:: JOB A ::
Summarize the passage on Aunor's role as Mabuti in two sentences.
:: JOB B ::
Retype the passage on Aunor's role as Mabuti between "These mountains contain" and "modern times.", inclusive.

:: SOURCE PASSAGE ::
Playing the role of a poor, good-natured Ilocano
folk healer, one of Aunor's tasks is simple and telling. Her portly figure
treads through dry shrubs and cuts through tangles of vine. She stops where the
water trickles, blows one end of a long rubber tube and places it under a
shallow stream. In a province threatened by the unrelenting onslaught of armed
conflict, illegal logging, mining and dam projects, will water run upstream and
reach home?
These mountains contain and define Mabuti's
world and we are almost certain that she will breath her last here, even as her
children opt to do business in town or leave for Dubai in desperation. When she
leaves the trail and makes a trip to town, her world is jolted. The killing of
a rebel in a military checkpoint thrusts a bag of cash into her hands. What
would she do with all that money? Who should have it? We can all diverge on
what we would do if fate finds us in a similar situation, but what haunts
Mabuti? And how is she haunted? The last questions are important because it
unveils the seat of a hinterland's conscience, etched in Aunor's performance,
an artist's marvelous and earnest response to the abode of the spirits, the dry
wind and the dark clouds. Beyond the question of what is right and what is
wrong is a hidden worldview that is less understood and yet speaks to our
modern times.

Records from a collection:
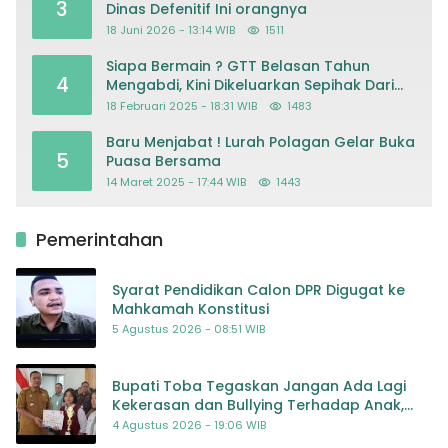
3
Dinas Defenitif Ini orangnya
18 Juni 2026 - 13:14 WIB
1511
Siapa Bermain ? GTT Belasan Tahun
4
Mengabdi, Kini Dikeluarkan Sepihak Dari
Dapodik
18 Februari 2025 - 18:31 WIB
1483
Baru Menjabat ! Lurah Polagan Gelar Buka
5
Puasa Bersama
14 Maret 2025 - 17:44 WIB
1443
Pemerintahan
Syarat Pendidikan Calon DPR Digugat ke
Mahkamah Konstitusi
5 Agustus 2026 - 08:51 WIB
Bupati Toba Tegaskan Jangan Ada Lagi
Kekerasan dan Bullying Terhadap Anak,
Dorong Kolaborasi Seluruh Pihak
4 Agustus 2026 - 19:06 WIB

:: EXERCISE RESULT A ::
Aunor plays Mabuti, a poor, good-natured Ilocano folk healer whose world is contained and defined by the mountains of a province threatened by armed conflict, illegal logging, mining and dam projects. On a trip to town, the killing of a rebel at a military checkpoint thrusts a bag of cash into her hands, and what haunts her reveals a hinterland's conscience and a less understood worldview that speaks to modern times.

:: EXERCISE RESULT B ::
These mountains contain and define Mabuti's
world and we are almost certain that she will breath her last here, even as her
children opt to do business in town or leave for Dubai in desperation. When she
leaves the trail and makes a trip to town, her world is jolted. The killing of
a rebel in a military checkpoint thrusts a bag of cash into her hands. What
would she do with all that money? Who should have it? We can all diverge on
what we would do if fate finds us in a similar situation, but what haunts
Mabuti? And how is she haunted? The last questions are important because it
unveils the seat of a hinterland's conscience, etched in Aunor's performance,
an artist's marvelous and earnest response to the abode of the spirits, the dry
wind and the dark clouds. Beyond the question of what is right and what is
wrong is a hidden worldview that is less understood and yet speaks to our
modern times.